Problem 1
Summarize the passage on mask-based breathing rate estimation in two sentences.
Problem 2
Update the passage on mask-based breathing rate estimation, giving it again between "5 Conclusion" and "a clinical setting.", inclusive, with "subway" changed to "metro".

Even though the results from the experiments tended to achieve 0% errors for accuracy and repeatability, the IQR of repeatability for surgical and reusable masks was found to increase for every breathing condition we tested. There were three occasions where lower repeatability was observed. It was found that repeatability was lowered mostly in the experiments on a bus with reusable masks at 0.4Hz breathing rate. Possible causes of this can be the nose breathing condition which is not as loud as the mouth breathing condition because lower repeatability was not observed with the experiments where involved with the mouth breathing condition or other types of masks. When manually inspecting audio recordings of breathing of the experiments , it was found that noises caused by the bus drove over road bumps that affected RR estimation, which may have interfered with nose breathing sounds In [9, 10], the authors mentioned that the acoustic could be susceptible to background noise and must be carefully investigated. Therefore, it is expected that future experiments by either our laboratory or others should consider recording the sound level from both breathing sounds and ambient sounds. Furthermore, in [22], the authors mentioned that using acoustic-based methods can achieve an RR estimation of up to 90 breaths/min. Thus, future research should consider breathing rates above the normal range in various environments so that it could indicate the abnormality in any situation. Finally, this study employed relatively small number of participants to estimate RR under three different breathing types in four different environments while wearing three frequently used types of masks. The result obtained from the experiments is difficult to generalize due to the small sample size. However, the errors of RR estimation observed in this study is little that it is reasonable to assume that the proposed method can be a robust method in the tested settings. Nevertheless, further investigation is required by recruiting more number of people.

5 Conclusion

In this study, we presented an accurate RR estimation method using breathing audio signals by placing a microphone inside three types of masks, including surgical, KF94, and reusable fabric masks. We evaluated the performance of the developed device and method under four different environmental conditions: indoor (sitting in an office) and outdoor (walking on a public street, taking a public bus, and subway). The results were significant and yielded as low as 0% errors of accuracy and repeatability in most cases. RR was measured using a Welch periodogram method to estimate the PSD of breathing signals. In addition, we believe that this research opens the door to new possibilities by taking the findings from this research and combining with various sensors to monitor important vital signs that could quickly indicate an abnormality, either in a public or a clinical setting.

Data provided
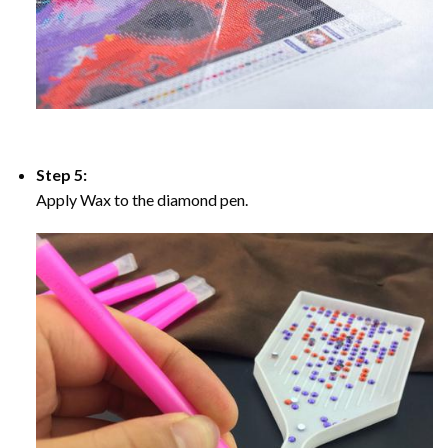
Step 5:
Apply Wax to the diamond pen.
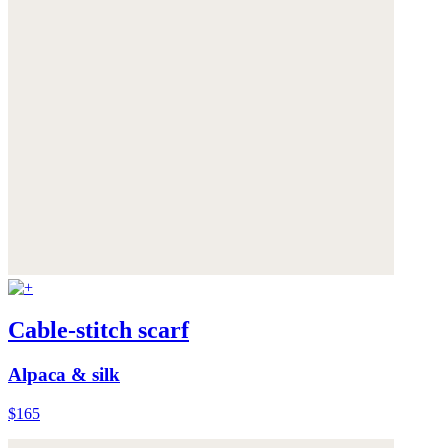
Cable-stitch scarf
Alpaca & silk
$165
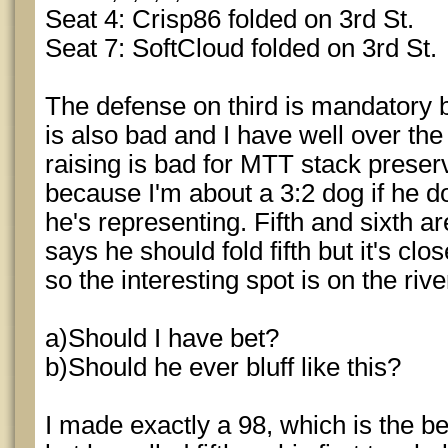
Seat 4: Crisp86 folded on 3rd St.
Seat 7: SoftCloud folded on 3rd St.
The defense on third is mandatory b
is also bad and I have well over the
raising is bad for MTT stack prese
because I'm about a 3:2 dog if he 
he's representing. Fifth and sixth a
says he should fold fifth but it's cl
so the interesting spot is on the rive
a)Should I have bet?
b)Should he ever bluff like this?
I made exactly a 98, which is the b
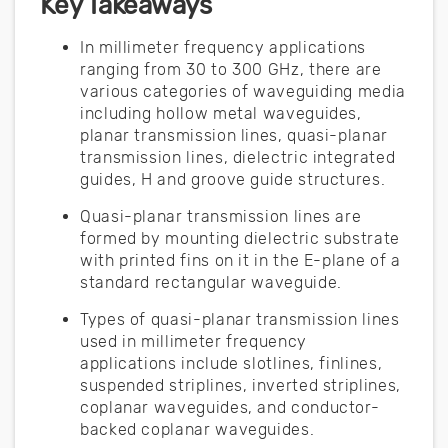
Key Takeaways
In millimeter frequency applications
ranging from 30 to 300 GHz, there are
various categories of waveguiding media
including hollow metal waveguides,
planar transmission lines, quasi-planar
transmission lines, dielectric integrated
guides, H and groove guide structures.
Quasi-planar transmission lines are
formed by mounting dielectric substrate
with printed fins on it in the E-plane of a
standard rectangular waveguide.
Types of quasi-planar transmission lines
used in millimeter frequency
applications include slotlines, finlines,
suspended striplines, inverted striplines,
coplanar waveguides, and conductor-
backed coplanar waveguides.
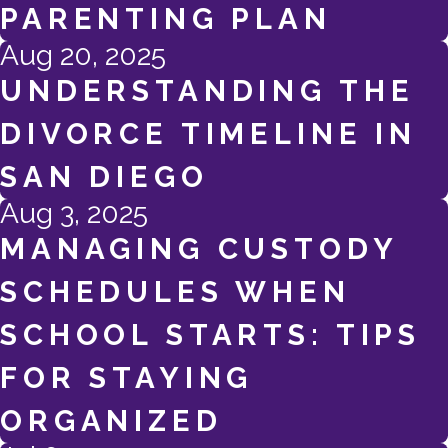
PARENTING PLAN
Aug 20, 2025
UNDERSTANDING THE
DIVORCE TIMELINE IN
SAN DIEGO
Aug 3, 2025
MANAGING CUSTODY
SCHEDULES WHEN
SCHOOL STARTS: TIPS
FOR STAYING
ORGANIZED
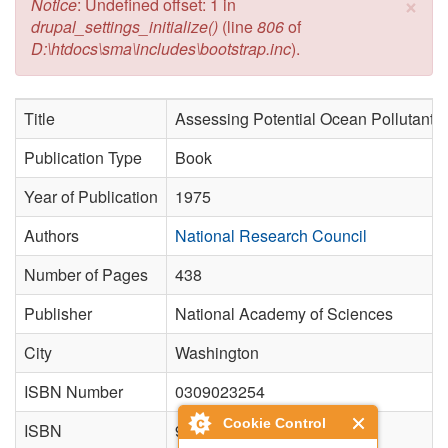
×
Error message
Notice
: Undefined offset: 1 in
drupal_settings_initialize()
(line
806
of
D:\htdocs\sma\includes\bootstrap.inc
).
Title
Assessing Potential Ocean Pollutants.
Publication Type
Book
Year of Publication
1975
Authors
National Research Council
Number of Pages
438
Publisher
National Academy of Sciences
City
Washington
ISBN Number
0309023254
Cookie Control
ISBN
9780309023252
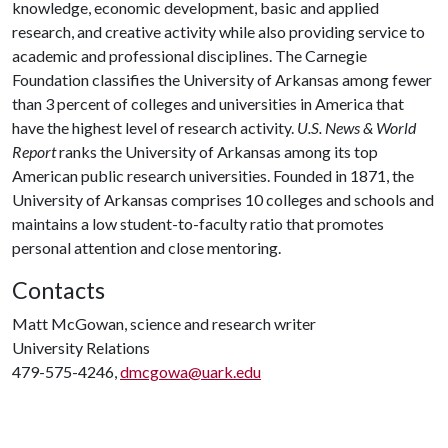
knowledge, economic development, basic and applied
research, and creative activity while also providing service to
academic and professional disciplines. The Carnegie
Foundation classifies the University of Arkansas among fewer
than 3 percent of colleges and universities in America that
have the highest level of research activity.
U.S. News & World
Report
ranks the University of Arkansas among its top
American public research universities. Founded in 1871, the
University of Arkansas comprises 10 colleges and schools and
maintains a low student-to-faculty ratio that promotes
personal attention and close mentoring.
Contacts
Matt McGowan, science and research writer
University Relations
479-575-4246,
dmcgowa@uark.edu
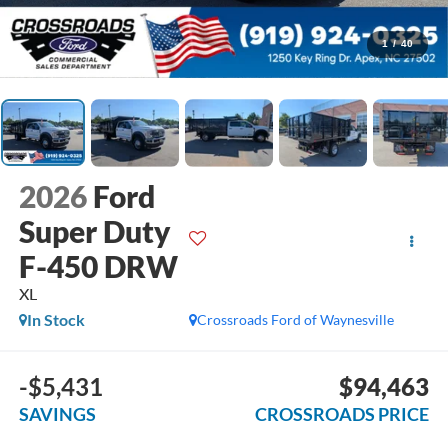
1
/
40
2026
Ford
Super Duty
F-450 DRW
XL
In Stock
Crossroads Ford of Waynesville
-$5,431
$94,463
SAVINGS
CROSSROADS PRICE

Exercise output 1
Breathing rate estimation from audio picked up by a microphone inside surgical, KF94, and reusable fabric masks reached errors as low as 0% for accuracy and repeatability in most cases across four indoor and outdoor environments. Repeatability dropped mainly with reusable masks on a bus at a 0.4Hz breathing rate, possibly because quieter nose breathing was masked by noise from road bumps, and the small number of participants means more people must be recruited in further studies.

Exercise output 2
5 Conclusion

In this study, we presented an accurate RR estimation method using breathing audio signals by placing a microphone inside three types of masks, including surgical, KF94, and reusable fabric masks. We evaluated the performance of the developed device and method under four different environmental conditions: indoor (sitting in an office) and outdoor (walking on a public street, taking a public bus, and metro). The results were significant and yielded as low as 0% errors of accuracy and repeatability in most cases. RR was measured using a Welch periodogram method to estimate the PSD of breathing signals. In addition, we believe that this research opens the door to new possibilities by taking the findings from this research and combining with various sensors to monitor important vital signs that could quickly indicate an abnormality, either in a public or a clinical setting.